The harassment, intimidation, and killing of journalists are continuing, with six journalists killed for their work as of August this year, which makes 17, or an average of six per year since Mr. Aquino came to power in 2010.
While his administration’s record falls short of that of his predecessor’s administration, which, even if we exclude the 32 killed in the 2009 Ampatuan Massacre still comes to a total of 80 journalists killed over a nine-year period, or an average of nine per year, his record has surpassed that of the administrations of Fidel Ramos (11 killed over six years, or an average of two per year) and that of Joseph Estrada (six killed over three years, or an average of two per year).

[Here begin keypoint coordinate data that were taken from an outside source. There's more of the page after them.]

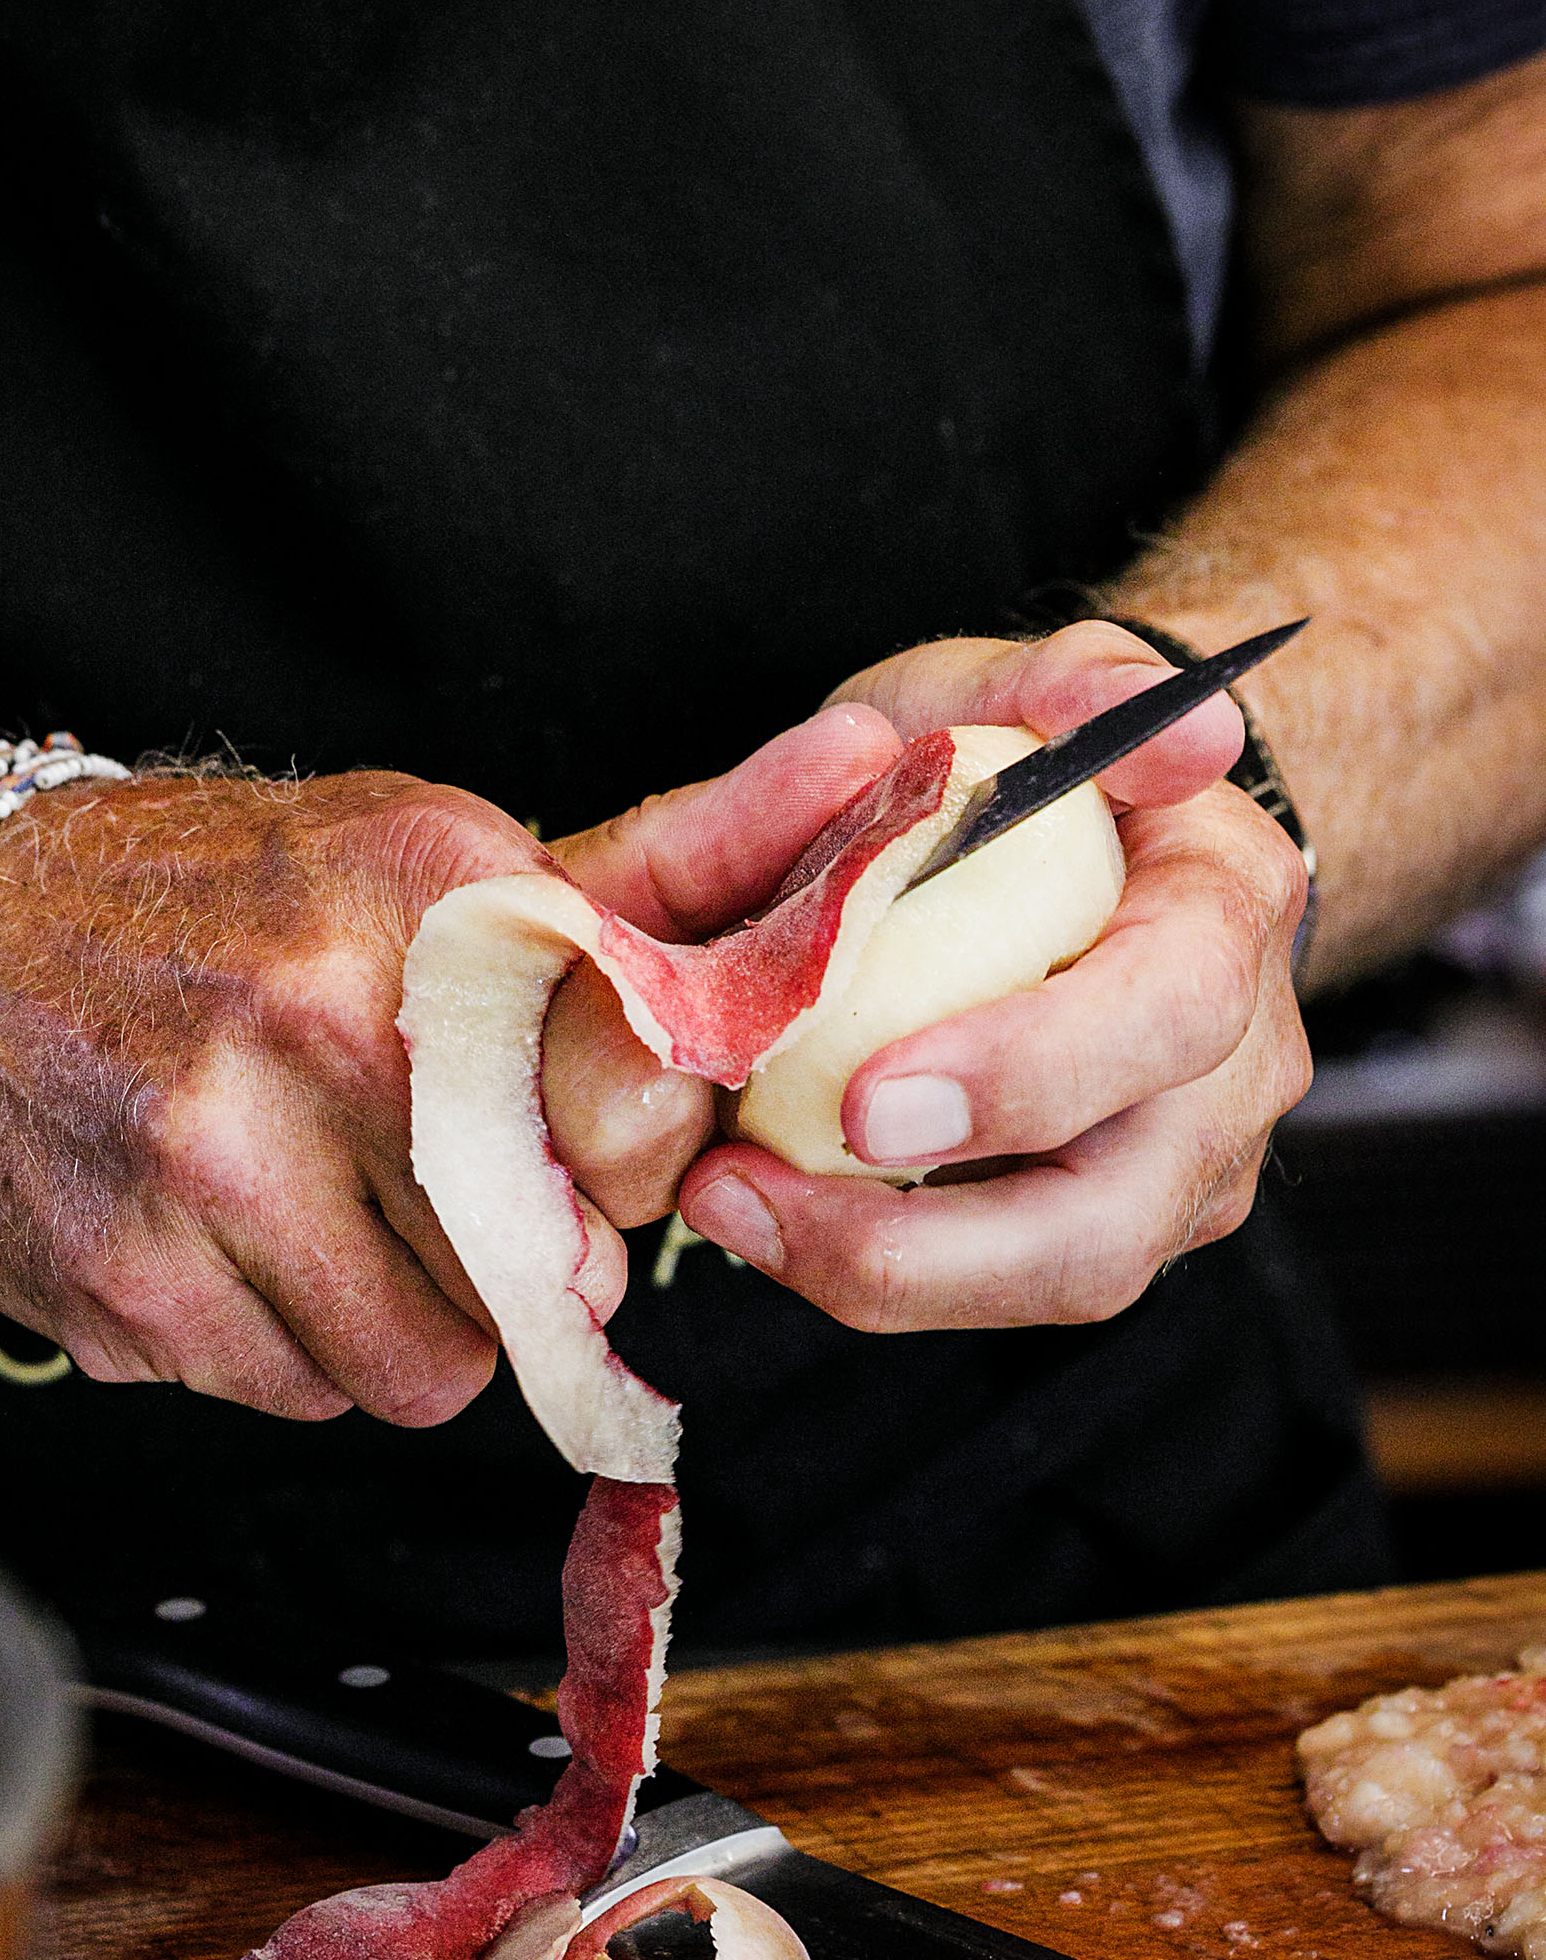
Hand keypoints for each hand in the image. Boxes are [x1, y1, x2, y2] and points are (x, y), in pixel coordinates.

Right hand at [0, 716, 903, 1425]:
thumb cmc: (198, 902)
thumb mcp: (401, 846)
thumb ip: (620, 880)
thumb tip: (854, 775)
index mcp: (424, 887)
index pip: (640, 1096)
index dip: (626, 1160)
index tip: (579, 1153)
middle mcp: (320, 1013)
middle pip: (546, 1261)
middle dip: (517, 1259)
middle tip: (432, 1195)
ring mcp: (209, 1157)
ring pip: (428, 1368)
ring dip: (397, 1323)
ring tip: (315, 1218)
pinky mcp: (125, 1283)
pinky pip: (295, 1396)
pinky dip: (278, 1348)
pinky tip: (218, 1244)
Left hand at [674, 622, 1312, 1328]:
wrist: (1070, 837)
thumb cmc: (1020, 762)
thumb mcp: (1010, 683)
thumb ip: (1070, 675)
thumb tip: (1162, 723)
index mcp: (1225, 911)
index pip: (1165, 1012)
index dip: (1030, 1070)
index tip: (869, 1101)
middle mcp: (1233, 1066)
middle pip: (1118, 1212)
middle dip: (932, 1243)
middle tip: (745, 1199)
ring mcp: (1181, 1166)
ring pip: (1057, 1280)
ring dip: (879, 1271)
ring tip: (725, 1207)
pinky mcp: (1107, 1225)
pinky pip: (998, 1284)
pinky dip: (878, 1264)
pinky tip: (765, 1216)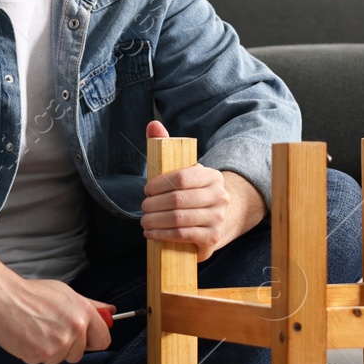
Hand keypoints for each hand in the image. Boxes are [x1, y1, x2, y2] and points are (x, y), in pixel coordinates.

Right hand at [0, 273, 112, 363]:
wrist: (2, 297)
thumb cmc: (33, 294)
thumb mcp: (66, 294)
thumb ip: (90, 306)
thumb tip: (111, 312)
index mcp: (84, 313)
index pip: (103, 340)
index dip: (91, 341)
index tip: (82, 338)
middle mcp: (74, 329)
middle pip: (79, 354)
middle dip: (67, 347)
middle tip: (50, 329)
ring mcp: (58, 344)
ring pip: (60, 360)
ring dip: (49, 351)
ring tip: (36, 331)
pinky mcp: (40, 355)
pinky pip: (42, 362)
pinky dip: (34, 353)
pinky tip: (27, 337)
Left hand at [140, 120, 266, 259]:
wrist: (218, 219)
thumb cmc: (192, 192)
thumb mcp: (183, 169)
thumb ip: (166, 145)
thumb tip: (152, 125)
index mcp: (212, 176)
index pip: (182, 177)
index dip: (159, 184)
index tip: (146, 189)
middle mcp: (219, 197)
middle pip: (178, 199)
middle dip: (154, 205)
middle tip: (143, 207)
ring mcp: (218, 218)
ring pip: (178, 219)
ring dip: (155, 221)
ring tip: (144, 221)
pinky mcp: (212, 238)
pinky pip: (183, 235)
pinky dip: (162, 234)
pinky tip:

What has been evident since the killings surged after 1986 is that they persist because of State failure to prosecute the killers and the masterminds behind the killings. The credible conclusion of the Ampatuan Massacre trial is especially crucial to demonstrating that the killings will not go unpunished. But in the face of government indifference—in the face of Mr. Aquino’s frequent criticism of the press and the media, and his enthusiastic support for the Data Privacy Act and Cybercrime Prevention Act of 2012, which contrasts sharply with his indifference to the passage of a Freedom of Information Act—not only the killers of journalists, but also those who intimidate, harass, and threaten them, are getting the very opposite message.
And yet the press is crucial to any campaign against corruption—Mr. Aquino should note that it is the press that put the pork barrel system on the block by revealing the abuses in the system—and to the need of citizens for information in furtherance of their responsibilities as the presumed sovereigns in a democratic State.
No one is asking Mr. Aquino to welcome to Malacañang the relative of a slain journalist, or to escort a witness in the Ampatuan Massacre trial to an NBI (National Bureau of Investigation) safehouse. Neither should anyone deny Mr. Aquino his citizens’ prerogative to criticize the media. But he could do worse than to issue a statement that the killings must stop, and that the quick resolution of the Ampatuan Massacre trial is vital to that imperative. In this country of small mercies, perhaps such a statement, delivered, of course, with all the conviction he could muster, could somehow help prevent more killings—and, who knows, contribute to the democratic imperative of dismantling the culture of impunity that is slowly and surely eroding press freedom and savaging whatever remains of Philippine democracy.